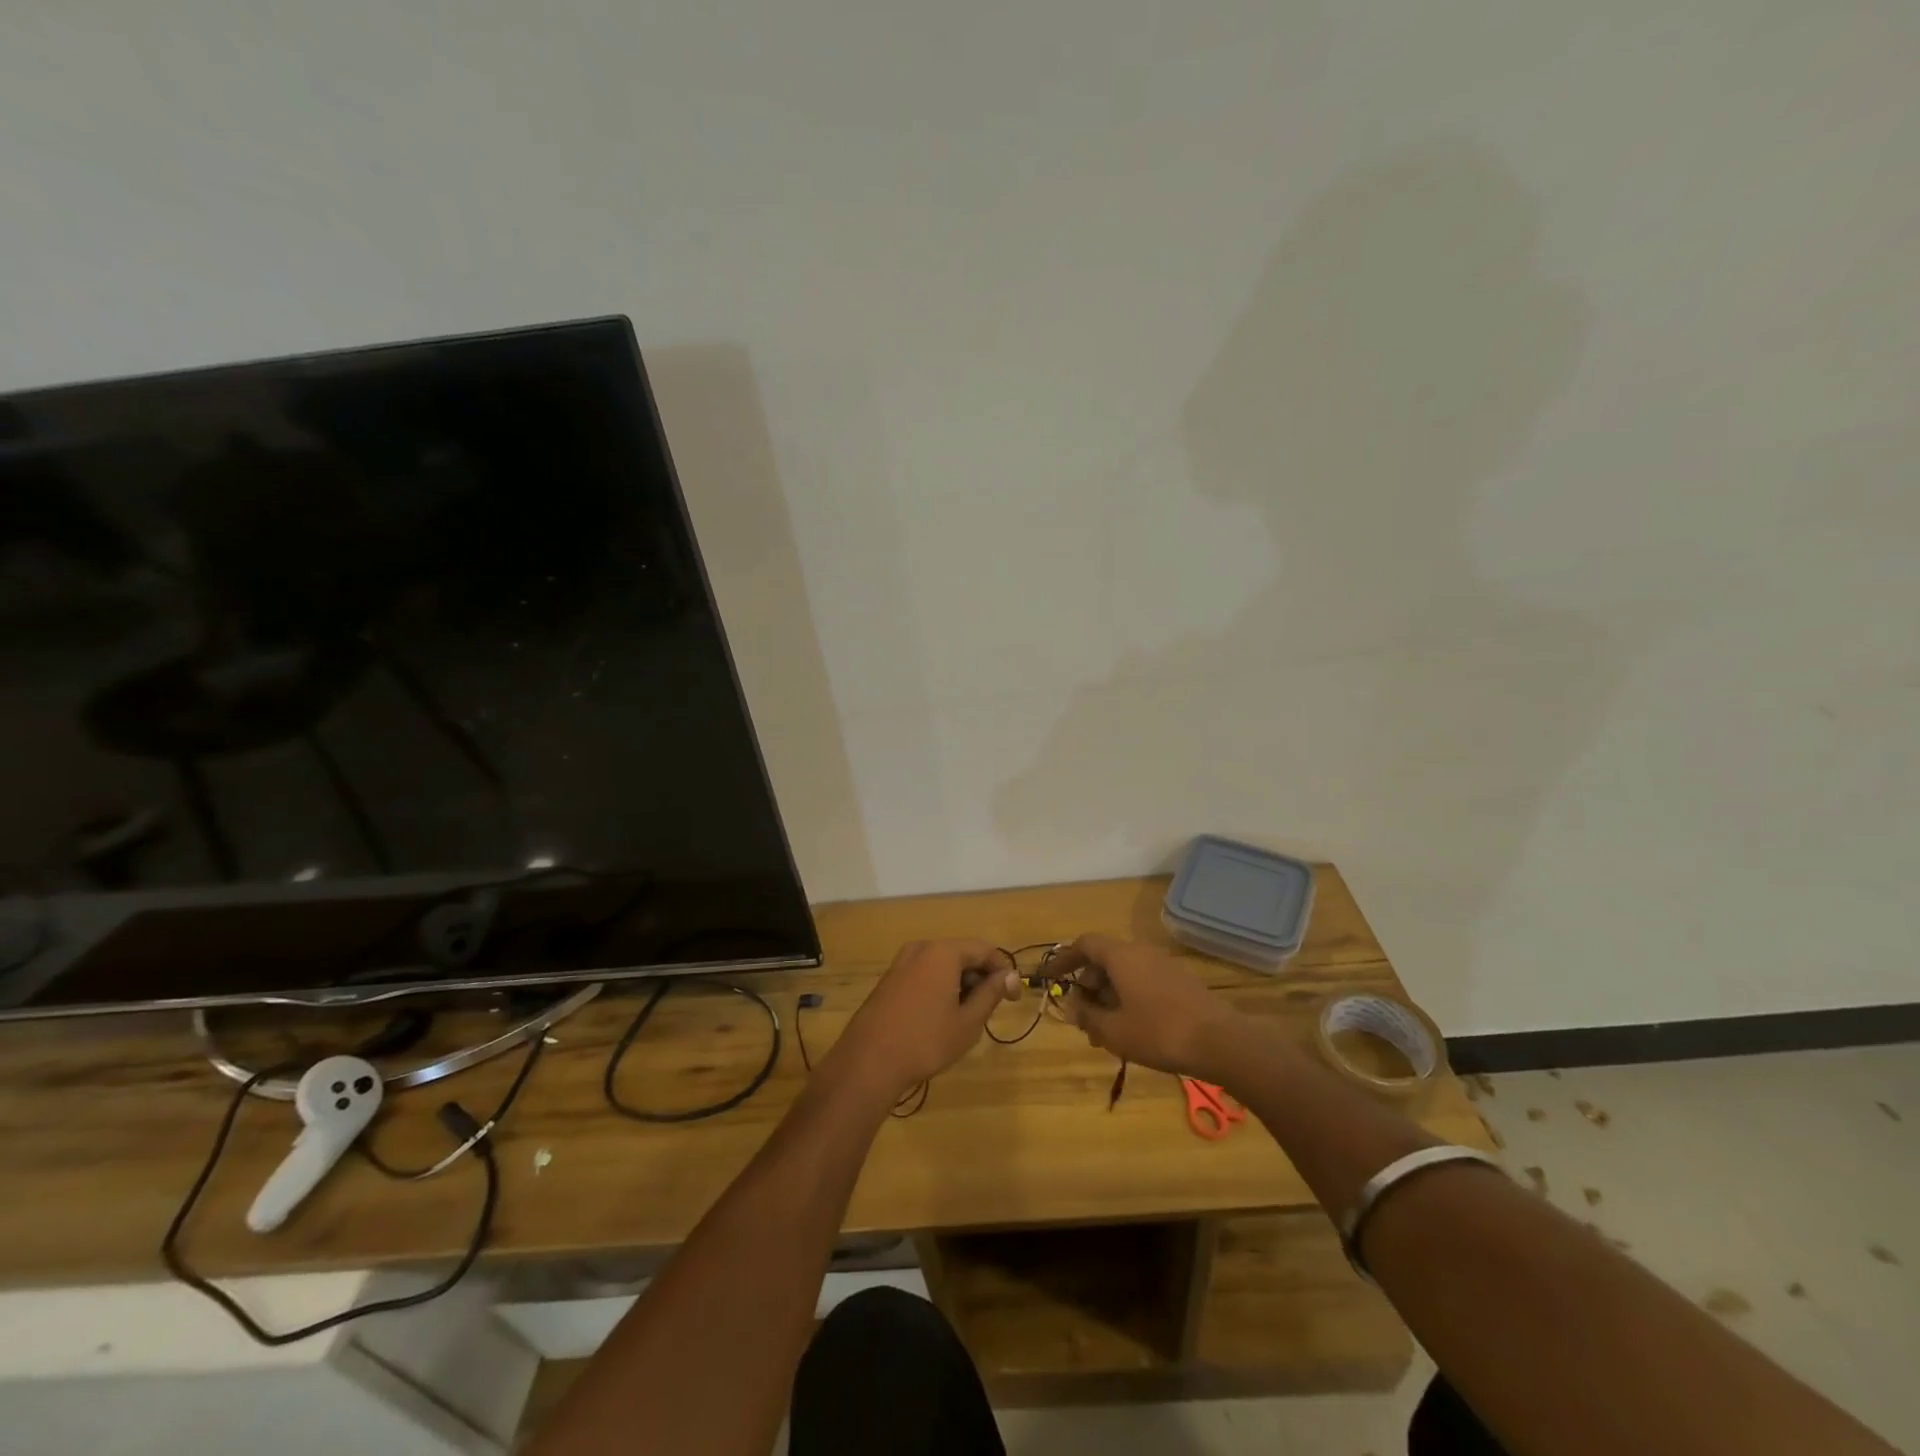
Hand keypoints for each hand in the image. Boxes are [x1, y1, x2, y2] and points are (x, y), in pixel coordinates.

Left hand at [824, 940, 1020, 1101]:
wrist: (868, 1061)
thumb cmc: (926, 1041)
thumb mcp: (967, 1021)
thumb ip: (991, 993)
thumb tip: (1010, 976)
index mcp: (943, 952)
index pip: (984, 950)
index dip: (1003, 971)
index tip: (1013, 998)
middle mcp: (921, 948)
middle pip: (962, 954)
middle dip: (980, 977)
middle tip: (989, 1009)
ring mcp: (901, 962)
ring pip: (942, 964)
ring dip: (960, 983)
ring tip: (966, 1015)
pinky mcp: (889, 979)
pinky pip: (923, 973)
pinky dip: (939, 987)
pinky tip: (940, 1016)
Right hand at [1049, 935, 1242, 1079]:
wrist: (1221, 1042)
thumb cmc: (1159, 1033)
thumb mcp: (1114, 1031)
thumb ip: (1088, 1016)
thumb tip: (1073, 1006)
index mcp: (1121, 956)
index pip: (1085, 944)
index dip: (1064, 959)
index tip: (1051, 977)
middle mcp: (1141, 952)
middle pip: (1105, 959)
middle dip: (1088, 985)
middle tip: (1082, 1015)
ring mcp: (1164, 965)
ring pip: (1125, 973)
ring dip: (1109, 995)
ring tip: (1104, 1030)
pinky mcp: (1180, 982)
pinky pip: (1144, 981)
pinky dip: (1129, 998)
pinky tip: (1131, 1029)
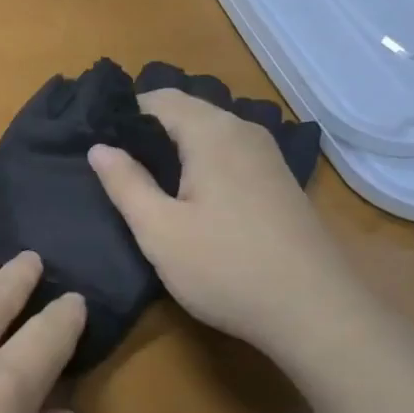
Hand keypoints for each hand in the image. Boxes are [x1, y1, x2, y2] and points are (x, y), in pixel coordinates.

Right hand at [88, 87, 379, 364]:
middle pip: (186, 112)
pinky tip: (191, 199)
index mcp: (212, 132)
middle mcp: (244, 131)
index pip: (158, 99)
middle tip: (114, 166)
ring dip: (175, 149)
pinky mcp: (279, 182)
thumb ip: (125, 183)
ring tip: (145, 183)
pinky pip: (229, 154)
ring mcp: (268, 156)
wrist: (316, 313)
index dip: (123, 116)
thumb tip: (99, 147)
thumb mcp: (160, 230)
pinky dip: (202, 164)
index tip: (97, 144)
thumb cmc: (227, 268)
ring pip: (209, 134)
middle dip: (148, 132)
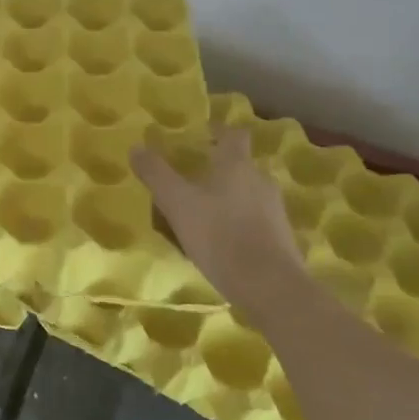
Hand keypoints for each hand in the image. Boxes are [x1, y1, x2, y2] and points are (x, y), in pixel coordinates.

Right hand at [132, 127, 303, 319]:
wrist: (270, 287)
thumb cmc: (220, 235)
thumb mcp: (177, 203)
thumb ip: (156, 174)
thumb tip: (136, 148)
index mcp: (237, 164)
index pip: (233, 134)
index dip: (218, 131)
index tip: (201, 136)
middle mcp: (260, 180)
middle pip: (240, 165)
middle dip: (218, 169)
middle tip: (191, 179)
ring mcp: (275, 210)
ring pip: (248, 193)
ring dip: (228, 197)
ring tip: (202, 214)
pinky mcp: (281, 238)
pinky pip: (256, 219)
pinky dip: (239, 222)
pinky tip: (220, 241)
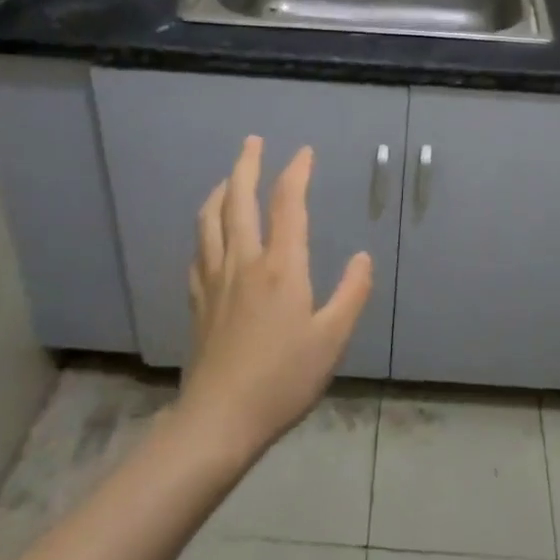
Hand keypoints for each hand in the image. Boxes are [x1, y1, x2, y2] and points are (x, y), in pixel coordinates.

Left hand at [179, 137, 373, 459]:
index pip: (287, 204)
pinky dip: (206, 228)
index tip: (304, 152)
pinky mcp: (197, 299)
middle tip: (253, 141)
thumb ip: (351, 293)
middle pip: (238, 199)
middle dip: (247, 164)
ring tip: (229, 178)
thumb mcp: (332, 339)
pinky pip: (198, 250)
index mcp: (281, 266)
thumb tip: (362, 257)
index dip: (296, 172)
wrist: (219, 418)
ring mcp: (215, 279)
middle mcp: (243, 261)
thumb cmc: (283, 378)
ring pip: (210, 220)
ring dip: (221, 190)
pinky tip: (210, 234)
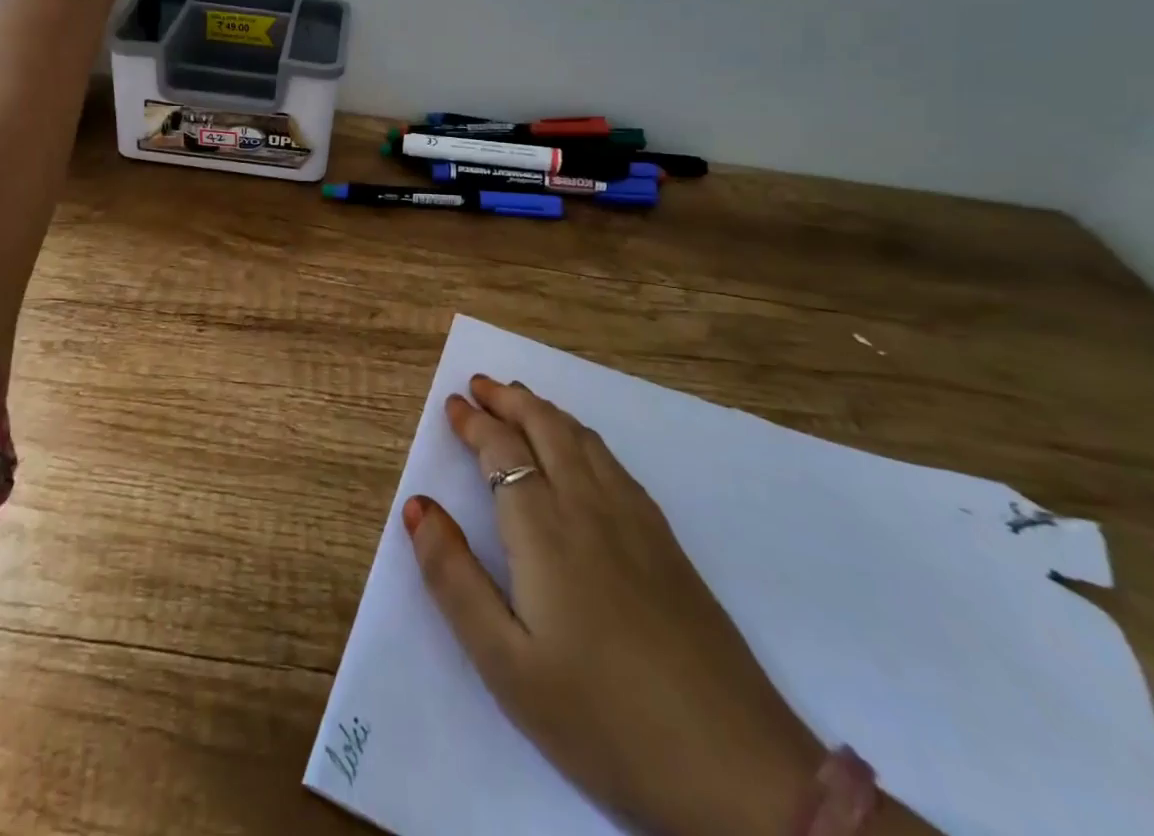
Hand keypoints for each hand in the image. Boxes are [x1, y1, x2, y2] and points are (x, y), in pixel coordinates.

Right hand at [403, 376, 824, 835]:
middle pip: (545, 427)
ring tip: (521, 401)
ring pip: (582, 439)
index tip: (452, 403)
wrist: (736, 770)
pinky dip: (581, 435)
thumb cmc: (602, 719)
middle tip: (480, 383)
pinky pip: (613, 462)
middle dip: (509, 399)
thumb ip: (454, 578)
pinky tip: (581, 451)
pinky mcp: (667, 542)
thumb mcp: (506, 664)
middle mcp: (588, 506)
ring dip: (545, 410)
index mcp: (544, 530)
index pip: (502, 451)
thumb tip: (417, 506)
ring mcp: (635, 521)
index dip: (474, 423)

Task item: Each line above starting at the one holding "middle pip: (962, 954)" and ending at the one holding "ring dip: (228, 197)" should be set down exactly as it stands, both ends included, with no pictures.

Task response:
middle pip: (962, 954)
middle dip: (980, 977)
middle tip: (989, 1009)
ring mcp: (901, 962)
ring pip: (942, 964)
ring dip: (960, 983)
ring tip: (966, 1015)
pinky mcp: (889, 979)
pinky pip: (923, 973)
pinky dip: (939, 987)
pinky tip: (940, 1016)
Right hand at [1049, 935, 1242, 1079]:
wrist: (1221, 1042)
thumb cmc: (1159, 1033)
thumb mcp: (1114, 1031)
thumb ip: (1088, 1016)
thumb tip: (1073, 1006)
index mcp: (1121, 956)
index pip: (1085, 944)
index dip: (1064, 959)
index tip: (1051, 977)
middle mcp: (1141, 952)
middle pip: (1105, 959)
middle dip: (1088, 985)
middle tip: (1082, 1015)
ring mcp: (1164, 965)
ring pip: (1125, 973)
ring dip: (1109, 995)
ring tip: (1104, 1030)
pinky mcp: (1180, 982)
pinky pip: (1144, 981)
pinky dip: (1129, 998)
pinky tip: (1131, 1029)
Hand keypoints for each hand in the image. Boxes are [x1, y1, x2, y2] and points are (x, y), in pixel coordinates.

Right hand at [88, 87, 379, 364]:
middle pip: (186, 112)
pinky tip: (191, 199)
index mcp: (212, 132)
middle mcp: (244, 131)
index pip: (158, 99)
middle tip: (114, 166)
ring dip: (175, 149)
pinky mcp: (279, 182)
thumb ip: (125, 183)
ring tip: (145, 183)
pinky pip: (229, 154)
ring mcp: (268, 156)
wrist: (316, 313)
index dip: (123, 116)
thumb tip: (99, 147)
thumb mcp: (160, 230)
pinky dip: (202, 164)
index tip: (97, 144)
thumb cmc: (227, 268)
ring pip: (209, 134)
middle dip: (148, 132)
Hand keypoints for each hand in the image. Boxes are [x1, y1, x2, y2] and points are (x, y), in pixel coordinates.

Right hand at [132, 127, 303, 319]:
wrist: (270, 287)
thumb cmc: (220, 235)
thumb mcp: (177, 203)
thumb ip: (156, 174)
thumb tip: (136, 148)
index mcp: (237, 164)
index pip: (233, 134)
index dip: (218, 131)
index tip: (201, 136)
middle mcp: (260, 180)
middle pip: (240, 165)
middle dip: (218, 169)
middle tip: (191, 179)
ring mcp: (275, 210)
ring pip: (248, 193)
ring dip: (228, 197)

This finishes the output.